VBA How to run a macro in Excel #1

Once you know how to activate the developer tab, you know what happens when you click Alt+F11 and you know how to create your VBA code. It is time to run your macro.

If you don’t know yet, you can find out how to do it here.

VBA How to run a macro in Excel

Learn how to run a Macro in Excel VBA – Two main options to run the macro:

  • Step by step – you are running the macro line by line
    This is my recommended option while you are learning how to program.
  • End to end – you run the macro fully without stops.
    This is the option to go once you know your tool is working as expected.

VBA enable Macros

Why are macros disabled by default in Excel?

For security reasons, macros by default are disabled in Excel.
Easier to understand with an example.

Imagine you have a macro that automatically opens every time you turn on your laptop and checks if one is higher than zero (1>0), and if yes triggers a restart of your laptop.

As one will be always higher than zero (1>0),
you would not be able to operate your laptop as it would be always in restarting mode.

Each time you want to run a Macro ensure you Enable Content.
See the below example of the Security Warning – you simply need to click on Enable content.

This is one of the main reasons why macros do not run for people in Excel.
Always ensure you enable content, so macros will work as expected.

VBA Tool Bar options

The way to access the VBA Tool Bar options is by opening the Microsoft Visual Basic for Applications.

How to do it? Click Alt+F11

This will be your default view when you open Microsoft Visual Basic for Applications.

Do right-click with your mouse next Help (not on Help, but next to see the red x)
The following four options will appear Debug, Edit, Standard and UserForm.

From all these options – we care mainly about two: Debug and Edit.


How to include Debug and Edit options in VBA:
Simply tick both options and they will appear as per below:

Run Excel macro step by step

You may wonder why I would like to run a Macro step by step.
The answer is simple: This is the best way to test that the macro code is behaving as expected.

You can run macro step by step in two different methods:

  • Shortcut key F8
  • Including Toggle Breakpoint ✋

Shortcut key F8 – how it works:
Every time you click on F8, Macro will be running to the next line of code, omitting the comments. (You can identify the comments in green.)

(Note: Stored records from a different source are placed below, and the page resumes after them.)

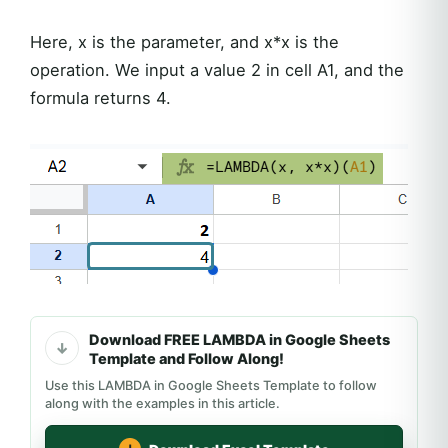
Here, x is the parameter, and x*x is the
operation. We input a value 2 in cell A1, and the
formula returns 4.
Download FREE LAMBDA in Google Sheets
Template and Follow Along!
Use this LAMBDA in Google Sheets Template to follow
along with the examples in this article.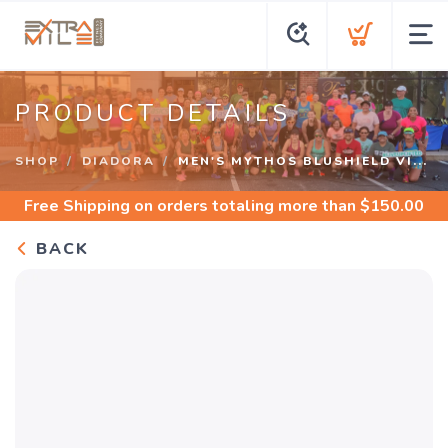
PRODUCT DETAILS
SHOP
DIADORA
MEN'S MYTHOS BLUSHIELD VI...
Free Shipping
on orders totaling more than $
150.00
BACK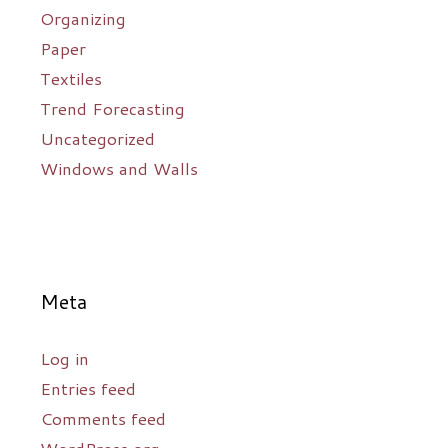
Organizing
Paper
Textiles
Trend Forecasting
Uncategorized
Windows and Walls
Meta
Log in
Entries feed
Comments feed
WordPress.org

By pressing F8, you will see how to code is advancing through the lines – skipping the lines in green (the comments)

Toggle breakpoint ✋- how it works:

Select the line of code where you want to stop running the macro.

Click on the hand ✋

After clicking on the hand – you will see a red dot appearing on the screen.

What does it mean?
When you will run the macro (click the green play ▶️),
it will go automatically until the next red dot (and if not red dot until end Sub).

PRO TIP: Split your main screen into two screens.
On the left side, you can place the excel file and on the right side the code in Visual Basic for application.

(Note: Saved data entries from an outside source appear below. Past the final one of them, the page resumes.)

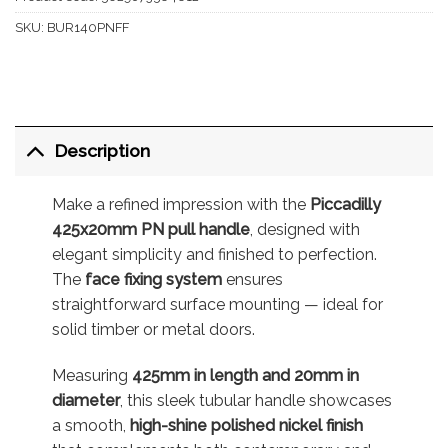
SKU:
BUR140PNFF
Description
Make a refined impression with the
Piccadilly
425x20mm PN pull handle
, designed with
elegant simplicity and finished to perfection.
The
face fixing system
ensures
straightforward surface mounting — ideal for
solid timber or metal doors.
Measuring
425mm in length and 20mm in
diameter
, this sleek tubular handle showcases
a smooth,
high-shine polished nickel finish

This way you can see both windows at the same time, while running the code and confirm that the code is really doing what you expect the code to do.

Best way to see it is with an example:

Run Excel macro end to end

That would be the option to go once you are sure the macro is behaving as expected.

Two main options to run the macro

  • Shortcut key F5
  • Green Play button

Both options are doing exactly the same, when you are pressing F5 or play,
the macro will run from the beginning of the macro (whre you can find the first Sub), until the end of the macro, where you can find the End Sub.

This is very helpful while you are testing your macro tool end to end, so you can ensure your macro is working as expected.

Once you are sure your macro tool is doing what you expect,
the natural next step would be to create a button ⬜️ assigned to the macro that you want to run.

You click the button ⬜️ – and the macro runs until the end. Simple.

How to create a button to run a Macro

Goods stuff, at this stage you are your macro is working as expected – and you want to activate it in an easy way.

Instead of going each and every to Alt + F11, you may want to have a button in the excel file that you click and the magic happens.

This is how to do it:
Go to the Developer tab and click on Insert

Select the shape you would desire – in my case a square – and draw it in excel.

Assign the macro that you want to run after clicking the button and press OK.

There you go! – you have a button connected to the macro.

Remember to save the macro always as Excel Macro-Enabled Workbook

Comment/Uncomment code in VBA

PRO tip: Every time you program a macro – always comment it.

What does it mean to comment a macro?
It does not mean saying “Ey what’s up, how are you doing today”

It means indicating what each line of code stands for.
As an example: ‘Clear content in the cell selected or ‘Select cell B2

How do identify the comments in a macro?
You can identify the comments as they are in green colour and always start with ‘

There are two main ways to comment on a code in macros:

  • Using “
  • Using the below commands in the edit section

Will the code Macro run on the comments?
No, the macro will not run on the comments, they will be omitted.
You can write whatever you want in the comments, it will not impact your macro.

Why is it important to comment on the code?
Whenever you need to read/modify the macro code,
you will easily understand what each line is doing, and you will not have to waste time trying to understand what you did back in the past.

It allows continuous improvement, if you need to modify a macro you did not originally program yourself – trust me.

You will be thankful if the macro has comments for every line. Otherwise, it can be a huge nightmare to decode the macro.